電話のマナー


何と言っても電話の応対の如何により、会社の品性が印象付けられるのは真実です。そこで会社の品格を保つ為にも、全ての社員が正確な敬語で応対できる様になっておく必要があります。

それでは只今より、電話のマナーについて御紹介をして参りましょう。

先ず大切な項目は、呼び出し音が鳴ったら、即座に受話器を取るという事です。ところが電話に出られる人が複数存在すると、「私が出ても良いのか?」と遠慮する傾向があります。まして新入社員の場合、電話を受ける様にとの指示を得て、名乗る社名を正確に把握してからでなければ、自宅の様に自己判断で電話に出るのは御法度です。


然しながらお客様をお待たせする事は、会社の品格の低下に直結しますし、同僚に与える印象も決して良くはありません。そこで最低でも3回目のコール以内には、電話に出る様に心掛けて下さい。

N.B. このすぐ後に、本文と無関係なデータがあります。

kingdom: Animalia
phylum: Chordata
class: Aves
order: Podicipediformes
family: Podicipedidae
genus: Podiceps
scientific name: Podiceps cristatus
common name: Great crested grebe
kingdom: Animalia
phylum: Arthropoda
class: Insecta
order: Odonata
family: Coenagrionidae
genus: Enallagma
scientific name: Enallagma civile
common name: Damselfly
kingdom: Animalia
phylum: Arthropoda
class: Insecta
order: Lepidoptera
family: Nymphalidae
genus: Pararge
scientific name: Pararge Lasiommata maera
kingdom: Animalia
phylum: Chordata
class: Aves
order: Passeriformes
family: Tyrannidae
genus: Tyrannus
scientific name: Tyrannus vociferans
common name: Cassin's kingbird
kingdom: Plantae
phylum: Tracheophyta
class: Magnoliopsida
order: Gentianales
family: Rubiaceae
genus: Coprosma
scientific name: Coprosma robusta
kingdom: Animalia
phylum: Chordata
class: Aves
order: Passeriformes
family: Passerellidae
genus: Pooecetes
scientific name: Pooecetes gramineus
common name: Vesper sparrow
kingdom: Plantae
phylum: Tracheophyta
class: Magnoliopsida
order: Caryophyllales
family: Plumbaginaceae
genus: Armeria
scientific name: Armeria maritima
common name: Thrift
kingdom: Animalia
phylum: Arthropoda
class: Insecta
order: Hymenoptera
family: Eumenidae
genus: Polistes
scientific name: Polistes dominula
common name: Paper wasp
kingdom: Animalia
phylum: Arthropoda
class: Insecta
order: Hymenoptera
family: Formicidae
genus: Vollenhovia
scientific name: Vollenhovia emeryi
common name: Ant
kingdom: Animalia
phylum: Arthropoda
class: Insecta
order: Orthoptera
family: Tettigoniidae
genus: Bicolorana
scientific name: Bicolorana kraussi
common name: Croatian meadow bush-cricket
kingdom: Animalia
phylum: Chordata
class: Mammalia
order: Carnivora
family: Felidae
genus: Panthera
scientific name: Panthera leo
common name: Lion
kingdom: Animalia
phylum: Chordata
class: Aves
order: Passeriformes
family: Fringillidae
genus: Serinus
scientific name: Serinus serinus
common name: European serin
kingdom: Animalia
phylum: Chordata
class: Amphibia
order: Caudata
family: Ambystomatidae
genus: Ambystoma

次に大切な項目が、電話での第一声の好感度です。特に電話の場合、相手の顔が見えませんから、どんなに笑顔で応対したところで、消え入る様な声では相手の耳に届きません。だからと言って、聞こえよがしの大声では、これ又割れた声が聞き苦しいものです。この様にいずれにしても、聞き取りにくい電話は、会社にとって負のイメージでしか有り得ないのです。

そこで意識的に、普段よりも少々高めの明るい声、明瞭な発音を心掛けて下さい。

最後に大切な項目が、緊張感の維持です。とかく電話では姿は見えないからと、気持ちが緩む傾向があります。こんな時、相手に見えないのを良い事に、脚を組んだり椅子にもたれかかったり、横柄な怠慢な姿勢で応答すると、相手にはこの気の緩みが露骨に伝わってしまうのです。そこで姿勢を正して椅子に腰掛けて、にこやかな凛々しい爽やかな電話応対が出来る様に、常に緊張して頂きたいものです。

特に初めて電話をかけて来られるお客さまにとっては、最初の電話で会社の印象が決定付けられてしまいます。ここでの話し方の良し悪しで、会社の印象が良くも悪くもなるのです。そこで全員がマナーを守った電話応対が出来る様、社員の教育が必要不可欠に違いありません。

 因みに職場では上下関係は絶対ですから、どんなに部下の方が能力が高くて部下の方に正義があっても、上司が「そんな電話応対では駄目だ。」と言えば、上司の判断が正しい事になるのです。そこで会社では、上司の視点に立って自分を図る能力が、必要なのに違いありません。